- **Exercise brief**
Exactly the lines from the start of the entries through the line with "- Price per" are required in the output, with no pictures among them.

-- Information supplied follows --

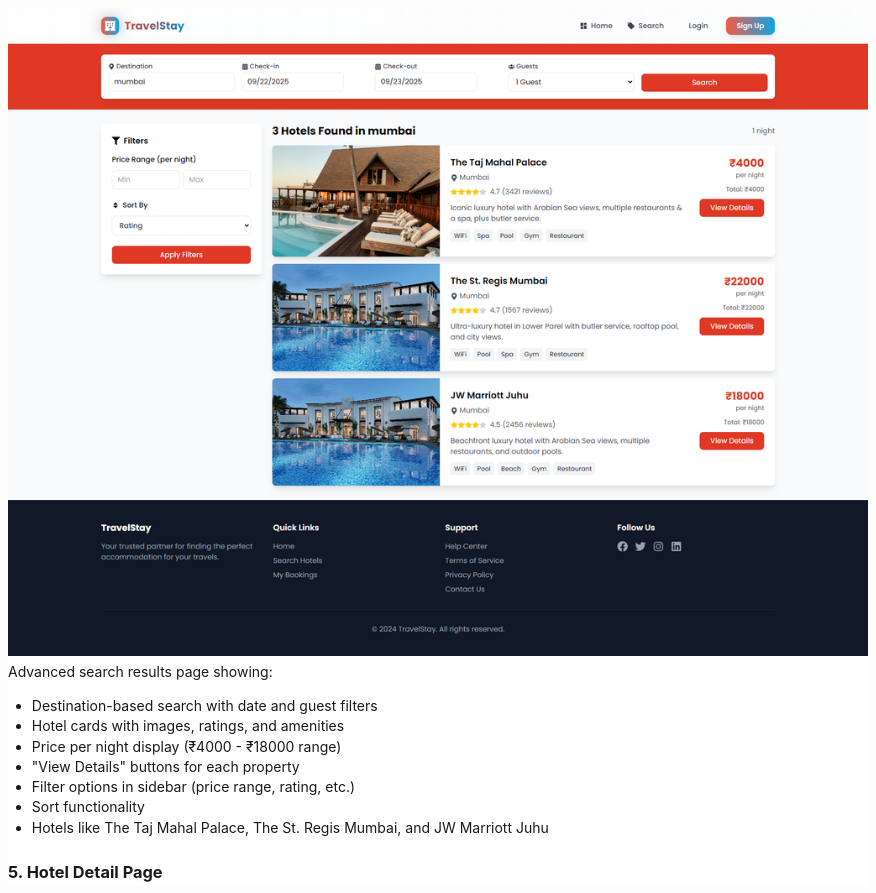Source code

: ![Search Results](./screenshot/page-4.png)
Advanced search results page showing:
- Destination-based search with date and guest filters
- Hotel cards with images, ratings, and amenities
- Price per night display (₹4000 - ₹18000 range)
- "View Details" buttons for each property
- Filter options in sidebar (price range, rating, etc.)
- Sort functionality
- Hotels like The Taj Mahal Palace, The St. Regis Mumbai, and JW Marriott Juhu

### 5. Hotel Detail Page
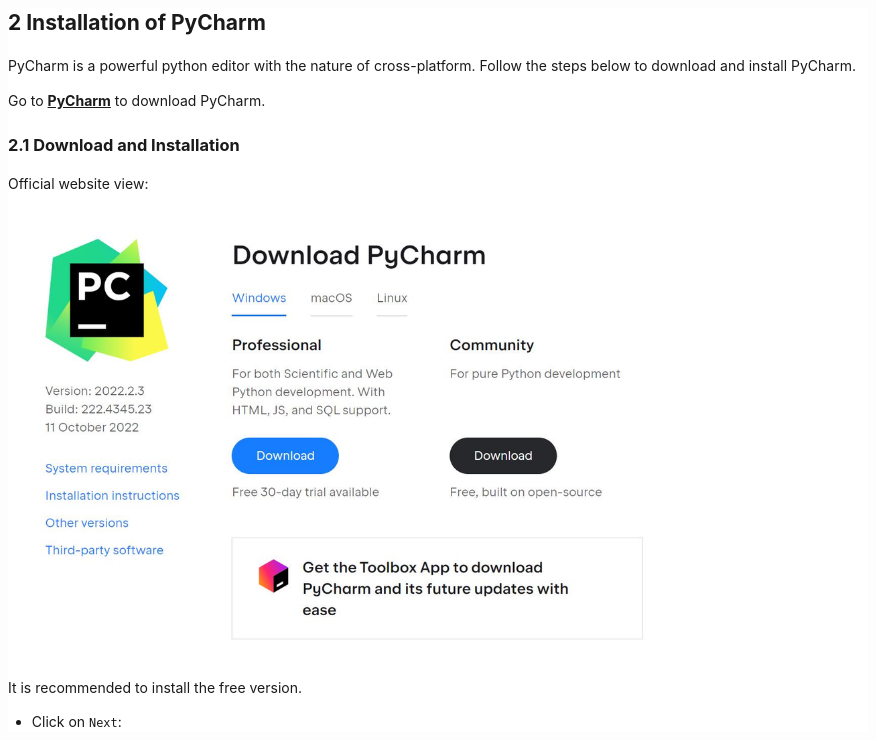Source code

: ## 2 Installation of PyCharm

PyCharm is a powerful python editor with the nature of cross-platform. Follow the steps below to download and install PyCharm.

Go to **[PyCharm](http://www.jetbrains.com/pycharm/download/#section=windows)** to download PyCharm.

### 2.1 Download and Installation

Official website view:

<img src="../resourse/7-ApplicationBasePython/pycharmdownload1.jpg" alt="7.1.1-7" style="zoom: 67%;" />

It is recommended to install the free version.

* Click on `Next`:
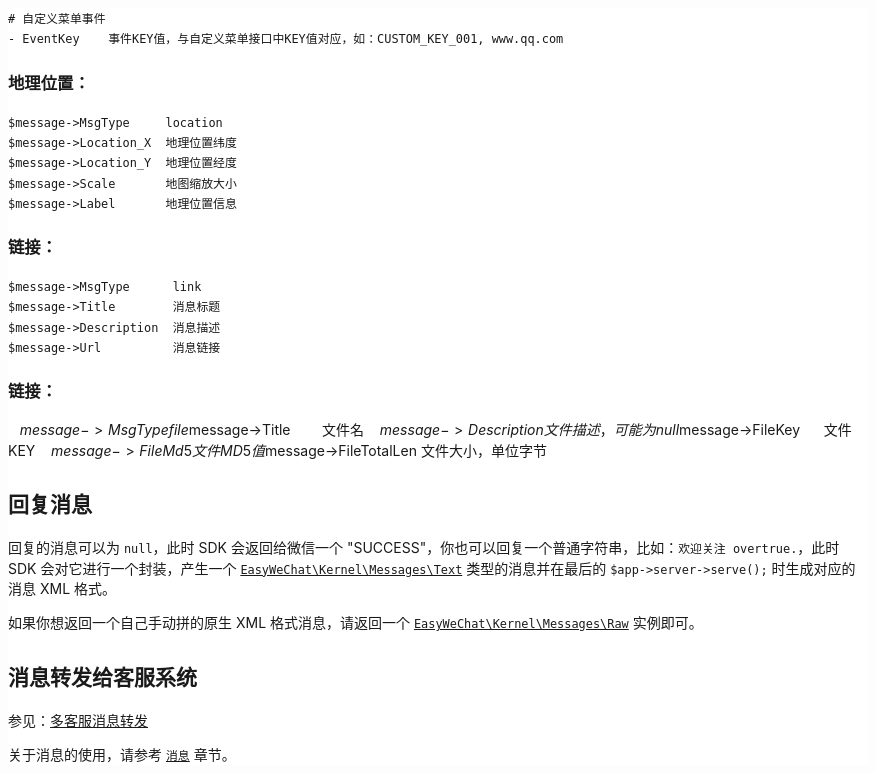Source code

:     # 自定义菜单事件
    - EventKey    事件KEY值，与自定义菜单接口中KEY值对应，如：CUSTOM_KEY_001, www.qq.com

### 地理位置：

    $message->MsgType     location
    $message->Location_X  地理位置纬度
    $message->Location_Y  地理位置经度
    $message->Scale       地图缩放大小
    $message->Label       地理位置信息

### 链接：

    $message->MsgType      link
    $message->Title        消息标题
    $message->Description  消息描述
    $message->Url          消息链接
    
### 链接：

    $message->MsgType      file
    $message->Title        文件名
    $message->Description  文件描述，可能为null
    $message->FileKey      文件KEY
    $message->FileMd5      文件MD5值
    $message->FileTotalLen 文件大小，单位字节

## 回复消息

回复的消息可以为 `null`，此时 SDK 会返回给微信一个 "SUCCESS"，你也可以回复一个普通字符串，比如：`欢迎关注 overtrue.`，此时 SDK 会对它进行一个封装，产生一个 [`EasyWeChat\Kernel\Messages\Text`](https://github.com/EasyWeChat/message/blob/master/src/Kernel/Messages/Text.php) 类型的消息并在最后的 `$app->server->serve();` 时生成对应的消息 XML 格式。

如果你想返回一个自己手动拼的原生 XML 格式消息，请返回一个 [`EasyWeChat\Kernel\Messages\Raw`](https://github.com/EasyWeChat/message/blob/master/src/Kernel/Messages/Raw.php) 实例即可。

## 消息转发给客服系统

参见：[多客服消息转发](message-transfer)

关于消息的使用，请参考 [`消息`](messages) 章节。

-- Information supplied concluded --

- **Completed task**
Source code

: ![Search Results](./screenshot/page-4.png)
Advanced search results page showing:
- Destination-based search with date and guest filters
- Hotel cards with images, ratings, and amenities
- Price per night display (₹4000 - ₹18000 range)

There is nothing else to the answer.